I learned this valuable lesson from my wife, Jacqui. I guess when I was still lying in a hospital bed and my future prognosis didn't look very promising, people would tell her they didn't understand why this had happened to us. They said it didn't make sense for something so terrible to happen to such good people. But she would respond to these people by simply saying "Why not us?" She seemed to understand God was in control of the situation and knew He could somehow use what we were going through and whatever happened as a result for his purposes, and ultimately for something good. Her faith in the midst of this great uncertainty was how and why I began learning to be confident in God's plans even when things make absolutely no sense to me.
7. God gives us all a story to tell and our stories are one of the instruments He wants to use for his purposes.
I used to complain about not having a story to tell about myself that could help or impact others. But I now realize how wrong my thinking was. Despite what we tend to think and what the world seems to be constantly trying to convince us, our stories don’t need some sort of emotionally driven plot line to make a difference or to serve a purpose. We all have a story that God can use for something good.
8. We were not created to do life on our own.
As a result of my brain injury, I’ve had to start using many new tools to help me function in my everyday life. I’ve had to start using schedules, reminders, and notes to keep me on track and to help me remember what I have going on. And I’ve also learned how much I need the help of other people, My friends and family have been amazing in the way they’ve accepted and helped me with my “neediness.” But most importantly, I’ve learned how much I need God’s help, a God who had been there all along just waiting for me to give up on trying to do it all myself.
9. Don’t judge where someone's at because you don’t know where they started.
This is such an important thing I’ve learned, because as a result, I believe I’ve become less judgmental over how someone is living their life. I have a very long way to go on this one but I now know how important it is to remember that everyone we encounter in life has their own story. Their lives and experiences are very different than our own, and as a result, they won’t always think the same way and believe in the same things we do. I believe this is so important to remember if we want to relate to and connect with all the different types of people God will place in our lives.
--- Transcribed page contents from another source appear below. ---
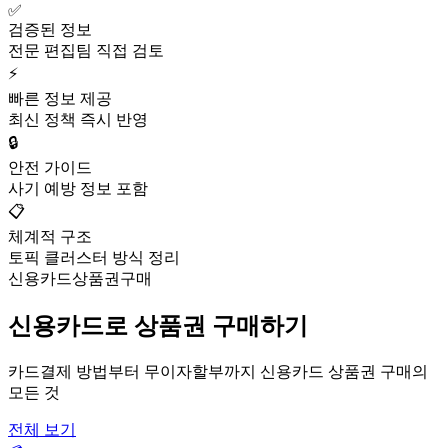
✅
검증된 정보
전문 편집팀 직접 검토
⚡
빠른 정보 제공
최신 정책 즉시 반영
🔒
안전 가이드
사기 예방 정보 포함
📋
체계적 구조
토픽 클러스터 방식 정리
신용카드상품권구매
신용카드로 상품권 구매하기
카드결제 방법부터 무이자할부까지 신용카드 상품권 구매의
모든 것
전체 보기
10. Remember to take a look at your list of priorities on a regular basis and make changes to the order if and when necessary.
Following my brain injury, I had to take a close look at my list of priorities. Many things that were once important to me I could no longer do so those were immediately taken off the list. For the things I could still do, I had to decide which ones were most important and focus on these. This meant saying "no" to a lot of good so I could say "yes" to the better. Even if you don’t have a brain injury, I think this is a great practice to implement in your life.